Print, exactly as written, every line from the first line of the records below through the line containing "1:04.39 | 9 |", and nothing further.

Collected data

*** Begin section ***

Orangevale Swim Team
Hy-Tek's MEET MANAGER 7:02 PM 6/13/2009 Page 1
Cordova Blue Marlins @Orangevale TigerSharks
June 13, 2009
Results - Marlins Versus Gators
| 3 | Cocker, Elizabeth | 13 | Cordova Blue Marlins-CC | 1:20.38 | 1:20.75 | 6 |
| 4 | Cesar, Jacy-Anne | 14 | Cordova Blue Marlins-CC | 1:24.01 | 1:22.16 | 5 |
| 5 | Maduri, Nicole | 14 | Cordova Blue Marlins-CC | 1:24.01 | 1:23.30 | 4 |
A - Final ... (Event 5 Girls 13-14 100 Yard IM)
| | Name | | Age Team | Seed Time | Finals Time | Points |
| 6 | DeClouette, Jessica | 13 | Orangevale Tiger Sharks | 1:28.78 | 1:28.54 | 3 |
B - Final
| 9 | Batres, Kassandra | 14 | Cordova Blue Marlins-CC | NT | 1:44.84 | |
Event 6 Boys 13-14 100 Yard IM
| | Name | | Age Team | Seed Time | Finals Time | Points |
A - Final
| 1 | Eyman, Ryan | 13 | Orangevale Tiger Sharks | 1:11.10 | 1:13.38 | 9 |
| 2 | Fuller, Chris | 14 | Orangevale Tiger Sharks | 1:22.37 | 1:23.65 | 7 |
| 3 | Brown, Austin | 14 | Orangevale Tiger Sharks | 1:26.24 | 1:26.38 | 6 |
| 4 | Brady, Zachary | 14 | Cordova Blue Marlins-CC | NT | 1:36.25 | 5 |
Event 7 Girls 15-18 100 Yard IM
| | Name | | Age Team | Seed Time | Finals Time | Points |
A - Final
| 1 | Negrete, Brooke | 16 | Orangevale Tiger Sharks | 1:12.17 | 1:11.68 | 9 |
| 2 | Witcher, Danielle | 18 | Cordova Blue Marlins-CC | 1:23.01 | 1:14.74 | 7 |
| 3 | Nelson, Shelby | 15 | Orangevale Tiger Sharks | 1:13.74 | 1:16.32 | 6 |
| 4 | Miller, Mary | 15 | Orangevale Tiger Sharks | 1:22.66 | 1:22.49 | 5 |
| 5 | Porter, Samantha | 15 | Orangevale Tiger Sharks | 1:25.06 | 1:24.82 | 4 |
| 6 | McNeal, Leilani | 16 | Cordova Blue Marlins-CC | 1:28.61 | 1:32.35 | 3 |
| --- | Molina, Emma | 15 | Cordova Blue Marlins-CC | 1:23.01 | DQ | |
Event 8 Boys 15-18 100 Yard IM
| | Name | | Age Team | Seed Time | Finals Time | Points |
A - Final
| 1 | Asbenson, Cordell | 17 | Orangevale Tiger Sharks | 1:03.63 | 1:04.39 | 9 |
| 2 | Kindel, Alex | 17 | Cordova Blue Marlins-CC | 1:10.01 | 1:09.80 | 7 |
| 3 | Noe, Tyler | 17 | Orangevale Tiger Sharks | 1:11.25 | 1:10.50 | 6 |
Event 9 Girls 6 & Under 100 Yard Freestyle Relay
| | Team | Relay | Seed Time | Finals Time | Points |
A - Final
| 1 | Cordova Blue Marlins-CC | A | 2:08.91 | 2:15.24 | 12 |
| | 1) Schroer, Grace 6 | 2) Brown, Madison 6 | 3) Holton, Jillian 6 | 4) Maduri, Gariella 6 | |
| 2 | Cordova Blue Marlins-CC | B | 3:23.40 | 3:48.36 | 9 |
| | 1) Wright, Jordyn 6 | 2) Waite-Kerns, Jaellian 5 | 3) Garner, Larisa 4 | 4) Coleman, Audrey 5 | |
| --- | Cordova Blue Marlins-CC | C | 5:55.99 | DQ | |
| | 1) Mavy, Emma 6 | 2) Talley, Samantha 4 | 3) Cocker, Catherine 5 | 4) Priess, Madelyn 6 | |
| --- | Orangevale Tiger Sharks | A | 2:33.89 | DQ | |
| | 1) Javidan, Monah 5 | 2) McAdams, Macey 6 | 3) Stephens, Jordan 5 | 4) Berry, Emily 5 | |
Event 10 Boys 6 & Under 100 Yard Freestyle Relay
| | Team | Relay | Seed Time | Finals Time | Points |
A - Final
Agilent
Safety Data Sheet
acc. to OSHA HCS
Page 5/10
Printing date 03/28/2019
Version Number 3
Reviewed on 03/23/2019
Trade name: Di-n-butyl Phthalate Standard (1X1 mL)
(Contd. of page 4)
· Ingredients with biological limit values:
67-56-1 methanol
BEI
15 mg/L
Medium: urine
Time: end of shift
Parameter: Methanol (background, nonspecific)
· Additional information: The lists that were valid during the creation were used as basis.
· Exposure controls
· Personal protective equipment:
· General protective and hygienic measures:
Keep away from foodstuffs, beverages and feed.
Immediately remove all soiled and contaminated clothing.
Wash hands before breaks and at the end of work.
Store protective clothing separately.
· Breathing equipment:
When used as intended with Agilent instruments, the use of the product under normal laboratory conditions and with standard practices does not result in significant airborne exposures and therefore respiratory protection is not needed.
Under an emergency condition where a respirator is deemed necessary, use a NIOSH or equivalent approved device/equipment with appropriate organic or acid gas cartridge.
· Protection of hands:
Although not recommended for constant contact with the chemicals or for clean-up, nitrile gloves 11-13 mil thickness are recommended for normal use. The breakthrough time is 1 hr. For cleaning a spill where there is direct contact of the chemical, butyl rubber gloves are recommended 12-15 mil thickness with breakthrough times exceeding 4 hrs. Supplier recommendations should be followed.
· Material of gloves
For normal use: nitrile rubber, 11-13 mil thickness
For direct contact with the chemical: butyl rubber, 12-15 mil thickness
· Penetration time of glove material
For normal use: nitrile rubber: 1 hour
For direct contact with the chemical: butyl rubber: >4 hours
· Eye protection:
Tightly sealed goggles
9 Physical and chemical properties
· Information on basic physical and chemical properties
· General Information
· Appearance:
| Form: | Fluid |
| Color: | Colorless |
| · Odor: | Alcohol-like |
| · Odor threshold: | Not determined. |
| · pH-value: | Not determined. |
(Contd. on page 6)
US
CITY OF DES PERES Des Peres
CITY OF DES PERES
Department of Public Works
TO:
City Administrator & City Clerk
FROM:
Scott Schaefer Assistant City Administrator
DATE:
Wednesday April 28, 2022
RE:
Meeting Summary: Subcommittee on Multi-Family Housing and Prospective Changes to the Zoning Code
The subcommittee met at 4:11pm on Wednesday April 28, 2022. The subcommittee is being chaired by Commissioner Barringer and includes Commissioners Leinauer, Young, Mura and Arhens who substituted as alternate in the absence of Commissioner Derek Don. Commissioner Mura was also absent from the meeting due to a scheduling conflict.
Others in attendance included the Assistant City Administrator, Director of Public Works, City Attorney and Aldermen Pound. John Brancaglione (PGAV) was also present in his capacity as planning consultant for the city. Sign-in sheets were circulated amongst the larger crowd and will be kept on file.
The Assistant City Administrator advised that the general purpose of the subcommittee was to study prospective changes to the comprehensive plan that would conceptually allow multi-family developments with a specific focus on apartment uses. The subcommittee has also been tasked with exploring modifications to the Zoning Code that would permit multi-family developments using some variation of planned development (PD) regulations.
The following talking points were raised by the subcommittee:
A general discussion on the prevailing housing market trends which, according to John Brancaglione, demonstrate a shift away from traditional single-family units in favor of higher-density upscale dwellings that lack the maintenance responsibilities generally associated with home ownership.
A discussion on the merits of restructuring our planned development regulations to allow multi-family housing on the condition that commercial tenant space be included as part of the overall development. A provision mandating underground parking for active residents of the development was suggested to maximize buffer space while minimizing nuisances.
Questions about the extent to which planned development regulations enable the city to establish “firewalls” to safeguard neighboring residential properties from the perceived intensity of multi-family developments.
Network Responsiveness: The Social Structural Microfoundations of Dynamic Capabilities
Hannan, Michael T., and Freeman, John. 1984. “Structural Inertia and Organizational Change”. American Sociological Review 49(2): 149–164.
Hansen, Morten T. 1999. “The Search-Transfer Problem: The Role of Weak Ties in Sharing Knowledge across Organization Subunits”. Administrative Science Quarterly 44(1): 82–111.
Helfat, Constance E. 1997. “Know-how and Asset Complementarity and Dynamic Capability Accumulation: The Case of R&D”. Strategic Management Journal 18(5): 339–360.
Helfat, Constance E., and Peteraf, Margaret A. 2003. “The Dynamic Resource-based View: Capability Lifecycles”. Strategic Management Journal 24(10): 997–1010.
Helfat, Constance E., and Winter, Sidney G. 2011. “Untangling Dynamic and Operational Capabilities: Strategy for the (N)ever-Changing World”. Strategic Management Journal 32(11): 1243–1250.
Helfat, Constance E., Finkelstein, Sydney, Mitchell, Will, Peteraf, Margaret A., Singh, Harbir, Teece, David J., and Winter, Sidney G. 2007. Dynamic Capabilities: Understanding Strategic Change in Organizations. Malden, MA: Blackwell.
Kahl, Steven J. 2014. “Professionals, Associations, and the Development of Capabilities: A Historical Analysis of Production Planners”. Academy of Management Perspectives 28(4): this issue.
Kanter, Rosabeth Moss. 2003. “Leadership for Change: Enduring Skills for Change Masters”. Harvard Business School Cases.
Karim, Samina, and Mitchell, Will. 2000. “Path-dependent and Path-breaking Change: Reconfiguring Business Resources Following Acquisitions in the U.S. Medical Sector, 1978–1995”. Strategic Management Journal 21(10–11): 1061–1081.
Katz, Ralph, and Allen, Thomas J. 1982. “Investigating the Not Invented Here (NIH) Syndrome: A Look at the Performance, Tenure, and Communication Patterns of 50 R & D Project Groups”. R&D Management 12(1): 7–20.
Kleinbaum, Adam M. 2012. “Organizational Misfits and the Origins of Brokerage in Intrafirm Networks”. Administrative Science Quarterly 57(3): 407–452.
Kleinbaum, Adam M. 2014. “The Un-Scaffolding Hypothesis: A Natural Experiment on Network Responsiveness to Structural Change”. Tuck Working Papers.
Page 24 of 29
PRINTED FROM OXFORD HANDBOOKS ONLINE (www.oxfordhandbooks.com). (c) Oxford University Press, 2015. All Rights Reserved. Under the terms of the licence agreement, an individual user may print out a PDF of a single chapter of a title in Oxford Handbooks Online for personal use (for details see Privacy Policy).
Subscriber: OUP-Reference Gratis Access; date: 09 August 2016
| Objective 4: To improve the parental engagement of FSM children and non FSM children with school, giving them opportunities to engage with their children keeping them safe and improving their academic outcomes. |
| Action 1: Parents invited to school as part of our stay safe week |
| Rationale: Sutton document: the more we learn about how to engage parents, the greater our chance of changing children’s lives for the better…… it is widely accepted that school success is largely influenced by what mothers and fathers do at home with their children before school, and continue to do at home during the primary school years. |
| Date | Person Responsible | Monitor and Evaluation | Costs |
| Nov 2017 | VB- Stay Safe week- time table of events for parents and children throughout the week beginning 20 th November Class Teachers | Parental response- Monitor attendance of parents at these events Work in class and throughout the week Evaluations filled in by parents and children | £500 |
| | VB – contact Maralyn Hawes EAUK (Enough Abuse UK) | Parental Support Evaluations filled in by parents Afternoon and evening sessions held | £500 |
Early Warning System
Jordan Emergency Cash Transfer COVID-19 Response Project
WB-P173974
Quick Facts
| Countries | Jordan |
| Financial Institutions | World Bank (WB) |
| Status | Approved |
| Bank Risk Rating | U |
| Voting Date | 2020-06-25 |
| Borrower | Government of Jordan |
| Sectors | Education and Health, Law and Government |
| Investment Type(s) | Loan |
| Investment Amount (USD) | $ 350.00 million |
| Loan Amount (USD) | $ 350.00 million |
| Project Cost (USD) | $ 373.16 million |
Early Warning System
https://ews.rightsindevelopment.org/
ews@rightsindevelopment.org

*** End section ***

Written solution ->
Orangevale Swim Team
Hy-Tek's MEET MANAGER 7:02 PM 6/13/2009 Page 1
Cordova Blue Marlins @Orangevale TigerSharks
June 13, 2009
Results - Marlins Versus Gators
| 3 | Cocker, Elizabeth | 13 | Cordova Blue Marlins-CC | 1:20.38 | 1:20.75 | 6 |
| 4 | Cesar, Jacy-Anne | 14 | Cordova Blue Marlins-CC | 1:24.01 | 1:22.16 | 5 |
| 5 | Maduri, Nicole | 14 | Cordova Blue Marlins-CC | 1:24.01 | 1:23.30 | 4 |
A - Final ... (Event 5 Girls 13-14 100 Yard IM)
| | Name | | Age Team | Seed Time | Finals Time | Points |
| 6 | DeClouette, Jessica | 13 | Orangevale Tiger Sharks | 1:28.78 | 1:28.54 | 3 |
B - Final
| 9 | Batres, Kassandra | 14 | Cordova Blue Marlins-CC | NT | 1:44.84 | |
Event 6 Boys 13-14 100 Yard IM
| | Name | | Age Team | Seed Time | Finals Time | Points |
A - Final
| 1 | Eyman, Ryan | 13 | Orangevale Tiger Sharks | 1:11.10 | 1:13.38 | 9 |
| 2 | Fuller, Chris | 14 | Orangevale Tiger Sharks | 1:22.37 | 1:23.65 | 7 |
| 3 | Brown, Austin | 14 | Orangevale Tiger Sharks | 1:26.24 | 1:26.38 | 6 |
| 4 | Brady, Zachary | 14 | Cordova Blue Marlins-CC | NT | 1:36.25 | 5 |
Event 7 Girls 15-18 100 Yard IM
| | Name | | Age Team | Seed Time | Finals Time | Points |
A - Final
| 1 | Negrete, Brooke | 16 | Orangevale Tiger Sharks | 1:12.17 | 1:11.68 | 9 |
| 2 | Witcher, Danielle | 18 | Cordova Blue Marlins-CC | 1:23.01 | 1:14.74 | 7 |
| 3 | Nelson, Shelby | 15 | Orangevale Tiger Sharks | 1:13.74 | 1:16.32 | 6 |
| 4 | Miller, Mary | 15 | Orangevale Tiger Sharks | 1:22.66 | 1:22.49 | 5 |
| 5 | Porter, Samantha | 15 | Orangevale Tiger Sharks | 1:25.06 | 1:24.82 | 4 |
| 6 | McNeal, Leilani | 16 | Cordova Blue Marlins-CC | 1:28.61 | 1:32.35 | 3 |
| --- | Molina, Emma | 15 | Cordova Blue Marlins-CC | 1:23.01 | DQ | |
Event 8 Boys 15-18 100 Yard IM
| | Name | | Age Team | Seed Time | Finals Time | Points |
A - Final
| 1 | Asbenson, Cordell | 17 | Orangevale Tiger Sharks | 1:03.63 | 1:04.39 | 9 |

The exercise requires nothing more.